Carroll Pickett est convaincu que si les gens savaient vraiment ce qui se passe dans une chambre d'exécution, ils comprendraient à quel point la peine de mort est inhumaine. Il a lancé en vain l'invitation aux hommes politiques pro-peine de mort. «Just watch one!» Venez en voir une seule. Venez en voir une où il faut tirer les rideaux...

Ses propos font écho aux célèbres mots d'Albert Camus, dans ses Réflexions sur la guillotine, en 1957. Lorsque le silence ou les ruses du langage contribuent à maintenir un abus, il faut à tout prix «montrer l'obscénité qui se cache sous le manteau des mots», disait Camus.

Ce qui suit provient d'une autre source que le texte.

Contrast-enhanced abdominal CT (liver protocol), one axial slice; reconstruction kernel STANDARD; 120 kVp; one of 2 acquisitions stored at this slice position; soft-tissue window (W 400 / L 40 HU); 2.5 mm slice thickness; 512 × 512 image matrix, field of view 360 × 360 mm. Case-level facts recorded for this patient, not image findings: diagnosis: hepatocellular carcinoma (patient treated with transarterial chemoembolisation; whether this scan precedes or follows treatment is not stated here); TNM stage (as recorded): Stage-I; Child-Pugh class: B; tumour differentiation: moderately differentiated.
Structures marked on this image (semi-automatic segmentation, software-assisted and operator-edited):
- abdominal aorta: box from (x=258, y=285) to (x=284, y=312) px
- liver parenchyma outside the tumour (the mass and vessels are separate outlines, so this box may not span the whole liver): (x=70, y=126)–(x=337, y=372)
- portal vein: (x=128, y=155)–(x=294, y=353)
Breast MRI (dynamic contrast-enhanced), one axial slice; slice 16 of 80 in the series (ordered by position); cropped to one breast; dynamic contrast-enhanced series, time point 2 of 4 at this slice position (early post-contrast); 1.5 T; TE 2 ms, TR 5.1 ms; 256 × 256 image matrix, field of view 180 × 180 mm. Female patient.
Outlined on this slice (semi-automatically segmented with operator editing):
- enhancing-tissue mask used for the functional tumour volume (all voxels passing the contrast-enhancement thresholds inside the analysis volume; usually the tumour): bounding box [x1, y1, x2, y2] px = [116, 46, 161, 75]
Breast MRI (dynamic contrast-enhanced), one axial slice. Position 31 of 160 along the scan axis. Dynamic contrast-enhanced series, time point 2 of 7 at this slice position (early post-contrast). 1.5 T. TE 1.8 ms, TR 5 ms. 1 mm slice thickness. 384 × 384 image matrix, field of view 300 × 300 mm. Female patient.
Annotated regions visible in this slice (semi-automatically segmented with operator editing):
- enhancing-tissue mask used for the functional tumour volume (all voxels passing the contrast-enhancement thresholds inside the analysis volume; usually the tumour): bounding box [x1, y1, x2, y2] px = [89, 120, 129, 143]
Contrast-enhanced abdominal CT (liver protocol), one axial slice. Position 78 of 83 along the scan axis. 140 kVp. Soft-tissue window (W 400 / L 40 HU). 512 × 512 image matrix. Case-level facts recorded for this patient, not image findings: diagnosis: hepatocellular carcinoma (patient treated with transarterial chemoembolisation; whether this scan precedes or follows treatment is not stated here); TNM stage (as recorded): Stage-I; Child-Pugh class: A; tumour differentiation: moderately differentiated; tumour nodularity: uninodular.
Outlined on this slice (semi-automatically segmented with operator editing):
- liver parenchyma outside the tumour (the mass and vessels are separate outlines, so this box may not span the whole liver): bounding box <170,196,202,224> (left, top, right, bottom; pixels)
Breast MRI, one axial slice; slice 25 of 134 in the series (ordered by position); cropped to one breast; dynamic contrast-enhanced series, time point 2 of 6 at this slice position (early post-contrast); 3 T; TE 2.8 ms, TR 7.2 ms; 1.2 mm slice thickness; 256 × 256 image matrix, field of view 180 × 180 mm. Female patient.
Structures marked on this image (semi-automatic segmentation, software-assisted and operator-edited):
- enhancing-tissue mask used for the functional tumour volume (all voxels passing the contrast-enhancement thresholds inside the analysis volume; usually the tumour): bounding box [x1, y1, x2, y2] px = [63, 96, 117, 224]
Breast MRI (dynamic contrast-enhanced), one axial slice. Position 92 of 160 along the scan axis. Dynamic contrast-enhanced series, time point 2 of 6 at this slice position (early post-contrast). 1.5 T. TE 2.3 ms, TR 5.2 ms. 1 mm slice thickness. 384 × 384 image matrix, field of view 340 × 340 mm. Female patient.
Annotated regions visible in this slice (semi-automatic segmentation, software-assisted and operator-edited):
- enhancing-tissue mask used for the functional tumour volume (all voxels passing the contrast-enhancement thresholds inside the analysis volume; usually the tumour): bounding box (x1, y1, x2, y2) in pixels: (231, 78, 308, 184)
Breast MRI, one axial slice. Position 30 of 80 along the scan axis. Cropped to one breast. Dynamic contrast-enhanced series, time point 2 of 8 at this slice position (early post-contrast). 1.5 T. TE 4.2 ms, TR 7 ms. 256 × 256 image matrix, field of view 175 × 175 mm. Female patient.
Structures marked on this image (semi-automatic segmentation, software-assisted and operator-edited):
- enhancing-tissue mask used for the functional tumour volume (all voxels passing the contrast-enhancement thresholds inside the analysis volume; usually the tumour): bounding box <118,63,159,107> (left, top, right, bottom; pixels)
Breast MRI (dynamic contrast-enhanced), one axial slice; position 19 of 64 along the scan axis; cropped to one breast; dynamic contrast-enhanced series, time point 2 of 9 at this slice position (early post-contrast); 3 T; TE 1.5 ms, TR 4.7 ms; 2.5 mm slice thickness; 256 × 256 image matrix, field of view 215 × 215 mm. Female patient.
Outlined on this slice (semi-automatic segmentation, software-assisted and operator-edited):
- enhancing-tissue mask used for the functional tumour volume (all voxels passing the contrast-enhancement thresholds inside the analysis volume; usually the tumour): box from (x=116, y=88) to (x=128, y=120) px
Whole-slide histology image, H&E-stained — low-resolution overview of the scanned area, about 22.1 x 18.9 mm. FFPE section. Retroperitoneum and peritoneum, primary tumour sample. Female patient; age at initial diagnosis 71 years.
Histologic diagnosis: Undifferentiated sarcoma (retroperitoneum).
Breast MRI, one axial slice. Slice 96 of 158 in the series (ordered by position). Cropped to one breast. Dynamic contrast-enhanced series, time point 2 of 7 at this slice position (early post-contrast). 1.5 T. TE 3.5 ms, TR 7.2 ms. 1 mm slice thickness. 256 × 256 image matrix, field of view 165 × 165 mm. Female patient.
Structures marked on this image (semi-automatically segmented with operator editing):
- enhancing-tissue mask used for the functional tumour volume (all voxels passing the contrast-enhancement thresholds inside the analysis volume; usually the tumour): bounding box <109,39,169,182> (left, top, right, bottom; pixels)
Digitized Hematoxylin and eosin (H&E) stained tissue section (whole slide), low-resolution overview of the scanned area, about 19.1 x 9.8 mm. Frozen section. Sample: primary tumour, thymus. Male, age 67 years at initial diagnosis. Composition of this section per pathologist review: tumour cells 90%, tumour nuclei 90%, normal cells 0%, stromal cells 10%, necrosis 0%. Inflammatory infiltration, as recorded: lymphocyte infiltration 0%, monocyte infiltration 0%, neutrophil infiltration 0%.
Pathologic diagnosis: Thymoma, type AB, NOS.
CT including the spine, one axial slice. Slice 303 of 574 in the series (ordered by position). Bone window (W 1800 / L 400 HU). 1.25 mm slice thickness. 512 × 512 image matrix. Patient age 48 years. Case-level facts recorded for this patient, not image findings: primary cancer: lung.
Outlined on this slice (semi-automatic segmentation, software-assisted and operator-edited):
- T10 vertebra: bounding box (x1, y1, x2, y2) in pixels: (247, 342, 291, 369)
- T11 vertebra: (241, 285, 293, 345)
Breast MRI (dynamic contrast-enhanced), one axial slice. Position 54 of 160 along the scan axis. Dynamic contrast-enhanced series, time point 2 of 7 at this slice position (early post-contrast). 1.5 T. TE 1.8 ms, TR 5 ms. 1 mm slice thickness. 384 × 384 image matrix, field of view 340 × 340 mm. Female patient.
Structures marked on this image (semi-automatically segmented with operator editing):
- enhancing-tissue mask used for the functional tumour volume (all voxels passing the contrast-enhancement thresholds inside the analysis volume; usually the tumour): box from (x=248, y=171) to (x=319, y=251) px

Il parlait de la peine de mort (abolie en France en 1981) comme d'un «rite primitif» dont la survivance était assurée par l'insouciance ou l'ignorance de l'opinion publique. «Un peuple sourd enregistre distraitement la condamnation d'un homme. Mais qu'on montre la machine, qu'on fasse toucher le bois et le fer, entendre le bruit de la tête qui tombe, et l'imagination publique, soudain réveillée, répudiera en même temps le vocabulaire et le supplice.»

À première vue, l'injection létale peut sembler moins horrifiante que la guillotine. Mais l'obscénité qui se cache derrière le rideau est la même. L'exécution «ratée» de cette semaine aura au moins eu le mérite de le rappeler.